Your instructions
Rewrite the records that begin at the line containing "pose: elev=257.7 azim=292.0" and end after the line containing "Dot at: (219, 280)". Change "dist" to "distance" and leave everything else unchanged.

Entries provided
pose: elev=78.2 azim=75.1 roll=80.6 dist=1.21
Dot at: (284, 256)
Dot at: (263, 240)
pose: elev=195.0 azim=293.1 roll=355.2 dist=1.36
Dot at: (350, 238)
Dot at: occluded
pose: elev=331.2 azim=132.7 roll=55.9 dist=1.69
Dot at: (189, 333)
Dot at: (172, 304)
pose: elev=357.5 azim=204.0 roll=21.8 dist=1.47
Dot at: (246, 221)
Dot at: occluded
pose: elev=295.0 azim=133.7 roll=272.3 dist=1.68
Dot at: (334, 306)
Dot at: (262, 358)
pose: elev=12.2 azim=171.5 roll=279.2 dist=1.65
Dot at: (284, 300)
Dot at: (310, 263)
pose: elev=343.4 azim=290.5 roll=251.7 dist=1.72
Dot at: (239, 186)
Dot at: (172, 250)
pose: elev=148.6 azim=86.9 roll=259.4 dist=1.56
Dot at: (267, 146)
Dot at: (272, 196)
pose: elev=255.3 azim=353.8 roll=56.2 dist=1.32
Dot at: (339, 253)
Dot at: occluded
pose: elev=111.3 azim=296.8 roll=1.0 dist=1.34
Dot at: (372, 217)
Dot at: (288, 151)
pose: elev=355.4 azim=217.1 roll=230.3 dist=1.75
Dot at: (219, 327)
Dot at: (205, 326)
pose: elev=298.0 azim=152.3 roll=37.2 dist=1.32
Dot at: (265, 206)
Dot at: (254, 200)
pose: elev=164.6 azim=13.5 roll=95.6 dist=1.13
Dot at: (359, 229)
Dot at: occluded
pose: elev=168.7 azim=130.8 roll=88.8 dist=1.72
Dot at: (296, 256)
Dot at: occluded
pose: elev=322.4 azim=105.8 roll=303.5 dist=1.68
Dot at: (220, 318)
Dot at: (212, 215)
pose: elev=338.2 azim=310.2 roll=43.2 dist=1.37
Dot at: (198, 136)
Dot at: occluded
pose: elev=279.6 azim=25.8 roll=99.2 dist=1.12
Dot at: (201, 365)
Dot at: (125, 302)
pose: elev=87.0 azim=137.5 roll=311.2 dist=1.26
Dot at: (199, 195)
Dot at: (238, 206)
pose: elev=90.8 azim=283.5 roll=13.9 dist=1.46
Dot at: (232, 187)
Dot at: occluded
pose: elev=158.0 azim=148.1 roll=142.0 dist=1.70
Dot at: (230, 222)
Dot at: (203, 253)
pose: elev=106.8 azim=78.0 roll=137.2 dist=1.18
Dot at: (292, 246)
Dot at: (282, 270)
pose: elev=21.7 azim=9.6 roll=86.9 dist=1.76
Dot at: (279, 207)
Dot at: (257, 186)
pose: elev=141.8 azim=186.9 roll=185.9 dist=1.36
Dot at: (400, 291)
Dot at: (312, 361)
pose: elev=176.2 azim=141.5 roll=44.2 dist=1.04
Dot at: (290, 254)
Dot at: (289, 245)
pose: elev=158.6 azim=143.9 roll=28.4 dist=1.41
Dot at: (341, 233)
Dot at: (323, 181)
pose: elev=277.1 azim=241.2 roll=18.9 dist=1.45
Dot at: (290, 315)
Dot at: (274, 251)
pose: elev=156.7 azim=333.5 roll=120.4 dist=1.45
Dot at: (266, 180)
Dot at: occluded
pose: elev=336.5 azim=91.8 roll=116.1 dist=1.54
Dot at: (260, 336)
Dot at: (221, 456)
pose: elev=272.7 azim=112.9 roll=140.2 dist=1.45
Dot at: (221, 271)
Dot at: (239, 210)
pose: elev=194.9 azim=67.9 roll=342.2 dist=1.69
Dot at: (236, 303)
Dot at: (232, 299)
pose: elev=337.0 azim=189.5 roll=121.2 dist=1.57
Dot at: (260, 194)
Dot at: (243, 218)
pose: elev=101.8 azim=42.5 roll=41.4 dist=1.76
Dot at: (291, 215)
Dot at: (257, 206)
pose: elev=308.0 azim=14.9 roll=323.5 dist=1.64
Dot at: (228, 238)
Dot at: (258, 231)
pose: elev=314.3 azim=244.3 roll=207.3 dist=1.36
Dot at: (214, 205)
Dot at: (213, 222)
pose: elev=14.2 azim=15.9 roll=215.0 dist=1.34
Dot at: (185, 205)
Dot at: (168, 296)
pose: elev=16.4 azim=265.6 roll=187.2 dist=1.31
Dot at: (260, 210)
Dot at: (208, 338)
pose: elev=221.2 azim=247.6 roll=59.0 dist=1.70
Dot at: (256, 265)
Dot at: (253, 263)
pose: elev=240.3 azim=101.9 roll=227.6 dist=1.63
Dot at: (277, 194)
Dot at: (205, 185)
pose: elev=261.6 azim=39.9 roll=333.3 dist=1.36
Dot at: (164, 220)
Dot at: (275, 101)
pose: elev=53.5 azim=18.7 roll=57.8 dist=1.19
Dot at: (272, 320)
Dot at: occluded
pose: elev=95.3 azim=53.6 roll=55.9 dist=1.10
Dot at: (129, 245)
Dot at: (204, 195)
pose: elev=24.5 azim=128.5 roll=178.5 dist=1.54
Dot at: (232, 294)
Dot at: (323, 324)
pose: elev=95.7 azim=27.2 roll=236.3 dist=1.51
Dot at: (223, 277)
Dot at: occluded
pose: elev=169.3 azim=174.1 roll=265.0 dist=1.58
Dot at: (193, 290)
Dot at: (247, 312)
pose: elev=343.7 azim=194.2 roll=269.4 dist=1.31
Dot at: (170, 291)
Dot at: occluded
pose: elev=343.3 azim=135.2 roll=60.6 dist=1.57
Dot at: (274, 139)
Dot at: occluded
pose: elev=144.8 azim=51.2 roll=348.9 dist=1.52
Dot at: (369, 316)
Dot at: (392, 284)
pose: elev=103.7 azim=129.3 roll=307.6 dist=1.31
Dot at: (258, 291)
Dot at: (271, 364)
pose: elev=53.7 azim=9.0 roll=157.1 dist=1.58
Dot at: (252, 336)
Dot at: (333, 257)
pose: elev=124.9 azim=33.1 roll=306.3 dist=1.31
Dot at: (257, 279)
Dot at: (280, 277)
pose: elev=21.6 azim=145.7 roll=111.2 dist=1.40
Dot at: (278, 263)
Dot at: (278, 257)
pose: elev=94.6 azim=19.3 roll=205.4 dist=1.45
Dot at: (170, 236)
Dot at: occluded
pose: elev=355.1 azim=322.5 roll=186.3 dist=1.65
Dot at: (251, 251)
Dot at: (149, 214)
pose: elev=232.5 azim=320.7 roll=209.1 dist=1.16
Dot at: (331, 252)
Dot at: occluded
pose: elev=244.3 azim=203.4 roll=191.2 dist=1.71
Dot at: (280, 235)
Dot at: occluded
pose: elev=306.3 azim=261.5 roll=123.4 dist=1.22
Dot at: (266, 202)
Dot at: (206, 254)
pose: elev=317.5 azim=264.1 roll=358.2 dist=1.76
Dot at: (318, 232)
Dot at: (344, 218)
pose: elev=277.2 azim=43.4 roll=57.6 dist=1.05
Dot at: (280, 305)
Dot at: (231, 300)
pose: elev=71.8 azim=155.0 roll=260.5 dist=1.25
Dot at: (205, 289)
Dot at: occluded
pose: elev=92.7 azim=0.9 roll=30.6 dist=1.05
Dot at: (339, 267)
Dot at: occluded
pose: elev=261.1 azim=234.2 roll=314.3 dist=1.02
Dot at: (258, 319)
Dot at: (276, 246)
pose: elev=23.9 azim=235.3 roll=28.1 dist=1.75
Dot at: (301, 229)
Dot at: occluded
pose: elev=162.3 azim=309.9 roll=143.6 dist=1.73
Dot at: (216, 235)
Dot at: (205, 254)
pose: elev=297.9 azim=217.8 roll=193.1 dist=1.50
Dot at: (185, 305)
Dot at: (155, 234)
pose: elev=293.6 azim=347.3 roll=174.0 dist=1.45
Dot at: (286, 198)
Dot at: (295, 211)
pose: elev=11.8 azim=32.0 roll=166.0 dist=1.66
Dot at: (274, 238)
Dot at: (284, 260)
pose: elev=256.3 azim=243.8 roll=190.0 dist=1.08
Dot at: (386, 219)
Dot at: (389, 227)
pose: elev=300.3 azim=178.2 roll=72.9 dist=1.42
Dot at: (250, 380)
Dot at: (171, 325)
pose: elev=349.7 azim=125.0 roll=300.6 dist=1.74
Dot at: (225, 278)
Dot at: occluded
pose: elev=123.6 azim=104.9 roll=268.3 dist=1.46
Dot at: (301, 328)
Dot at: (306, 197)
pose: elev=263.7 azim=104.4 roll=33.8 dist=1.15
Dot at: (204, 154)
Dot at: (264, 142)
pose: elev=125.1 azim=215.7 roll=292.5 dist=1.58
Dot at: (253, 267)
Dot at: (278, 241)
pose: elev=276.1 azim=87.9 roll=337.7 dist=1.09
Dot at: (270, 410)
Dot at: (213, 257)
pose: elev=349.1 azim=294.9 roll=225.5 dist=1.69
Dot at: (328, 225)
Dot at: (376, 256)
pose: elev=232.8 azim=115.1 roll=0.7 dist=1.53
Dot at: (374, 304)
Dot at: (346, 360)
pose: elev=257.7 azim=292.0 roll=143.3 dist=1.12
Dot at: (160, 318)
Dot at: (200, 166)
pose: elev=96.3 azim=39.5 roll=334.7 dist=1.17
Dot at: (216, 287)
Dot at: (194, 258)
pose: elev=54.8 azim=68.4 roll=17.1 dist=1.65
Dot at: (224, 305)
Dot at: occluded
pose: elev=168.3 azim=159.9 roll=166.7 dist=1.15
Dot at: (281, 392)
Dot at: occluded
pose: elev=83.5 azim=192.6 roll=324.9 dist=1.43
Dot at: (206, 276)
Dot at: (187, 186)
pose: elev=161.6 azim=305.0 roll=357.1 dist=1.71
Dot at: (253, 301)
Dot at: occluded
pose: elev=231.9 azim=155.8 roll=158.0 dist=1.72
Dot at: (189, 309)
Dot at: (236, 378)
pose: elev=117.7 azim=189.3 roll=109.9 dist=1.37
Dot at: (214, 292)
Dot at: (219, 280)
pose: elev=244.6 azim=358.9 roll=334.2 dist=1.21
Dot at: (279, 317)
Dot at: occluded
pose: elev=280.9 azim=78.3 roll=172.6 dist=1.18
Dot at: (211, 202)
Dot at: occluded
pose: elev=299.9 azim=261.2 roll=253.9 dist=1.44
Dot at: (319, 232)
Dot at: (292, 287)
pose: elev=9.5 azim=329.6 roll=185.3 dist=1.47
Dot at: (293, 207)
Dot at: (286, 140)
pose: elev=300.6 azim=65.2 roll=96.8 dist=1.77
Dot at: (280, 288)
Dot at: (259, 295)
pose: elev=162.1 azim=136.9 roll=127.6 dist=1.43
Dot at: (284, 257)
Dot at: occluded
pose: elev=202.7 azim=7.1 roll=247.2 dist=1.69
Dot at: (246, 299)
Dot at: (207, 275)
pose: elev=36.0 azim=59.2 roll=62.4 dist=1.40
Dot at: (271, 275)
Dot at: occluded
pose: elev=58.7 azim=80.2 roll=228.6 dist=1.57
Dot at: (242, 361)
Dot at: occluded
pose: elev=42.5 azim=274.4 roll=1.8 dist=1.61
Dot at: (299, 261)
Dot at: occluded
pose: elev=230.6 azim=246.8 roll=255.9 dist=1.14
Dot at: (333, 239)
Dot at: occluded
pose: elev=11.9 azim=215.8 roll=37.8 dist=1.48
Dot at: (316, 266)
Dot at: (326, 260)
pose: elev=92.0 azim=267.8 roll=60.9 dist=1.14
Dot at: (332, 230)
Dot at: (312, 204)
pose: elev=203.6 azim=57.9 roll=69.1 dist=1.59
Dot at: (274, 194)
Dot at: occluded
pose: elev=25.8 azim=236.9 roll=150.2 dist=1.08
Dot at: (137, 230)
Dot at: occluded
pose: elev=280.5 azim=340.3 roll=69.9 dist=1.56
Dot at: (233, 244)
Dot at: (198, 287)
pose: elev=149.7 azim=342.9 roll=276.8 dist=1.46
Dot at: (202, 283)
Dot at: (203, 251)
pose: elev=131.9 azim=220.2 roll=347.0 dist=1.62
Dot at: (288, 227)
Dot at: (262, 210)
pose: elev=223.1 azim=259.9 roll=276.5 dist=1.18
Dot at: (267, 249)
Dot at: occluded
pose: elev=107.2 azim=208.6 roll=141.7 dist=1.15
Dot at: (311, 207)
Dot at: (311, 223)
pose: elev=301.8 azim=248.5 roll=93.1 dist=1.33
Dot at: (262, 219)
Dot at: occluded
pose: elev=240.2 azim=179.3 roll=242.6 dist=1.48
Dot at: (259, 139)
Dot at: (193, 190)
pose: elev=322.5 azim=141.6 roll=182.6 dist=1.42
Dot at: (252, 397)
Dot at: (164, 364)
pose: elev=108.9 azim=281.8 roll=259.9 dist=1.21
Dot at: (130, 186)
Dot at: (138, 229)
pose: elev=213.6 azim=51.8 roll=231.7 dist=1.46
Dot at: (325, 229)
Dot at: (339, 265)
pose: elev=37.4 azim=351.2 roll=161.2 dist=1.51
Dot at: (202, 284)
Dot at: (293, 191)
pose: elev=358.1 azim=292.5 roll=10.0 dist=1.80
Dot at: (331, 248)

Correct answer
pose: elev=257.7 azim=292.0 roll=143.3 distance=1.12
Dot at: (160, 318)
Dot at: (200, 166)
pose: elev=96.3 azim=39.5 roll=334.7 distance=1.17
Dot at: (216, 287)
Dot at: (194, 258)
pose: elev=54.8 azim=68.4 roll=17.1 distance=1.65
Dot at: (224, 305)
Dot at: occluded
pose: elev=168.3 azim=159.9 roll=166.7 distance=1.15
Dot at: (281, 392)
Dot at: occluded
pose: elev=83.5 azim=192.6 roll=324.9 distance=1.43
Dot at: (206, 276)
Dot at: (187, 186)
pose: elev=161.6 azim=305.0 roll=357.1 distance=1.71
Dot at: (253, 301)
Dot at: occluded
pose: elev=231.9 azim=155.8 roll=158.0 distance=1.72
Dot at: (189, 309)
Dot at: (236, 378)
pose: elev=117.7 azim=189.3 roll=109.9 distance=1.37
Dot at: (214, 292)
Dot at: (219, 280)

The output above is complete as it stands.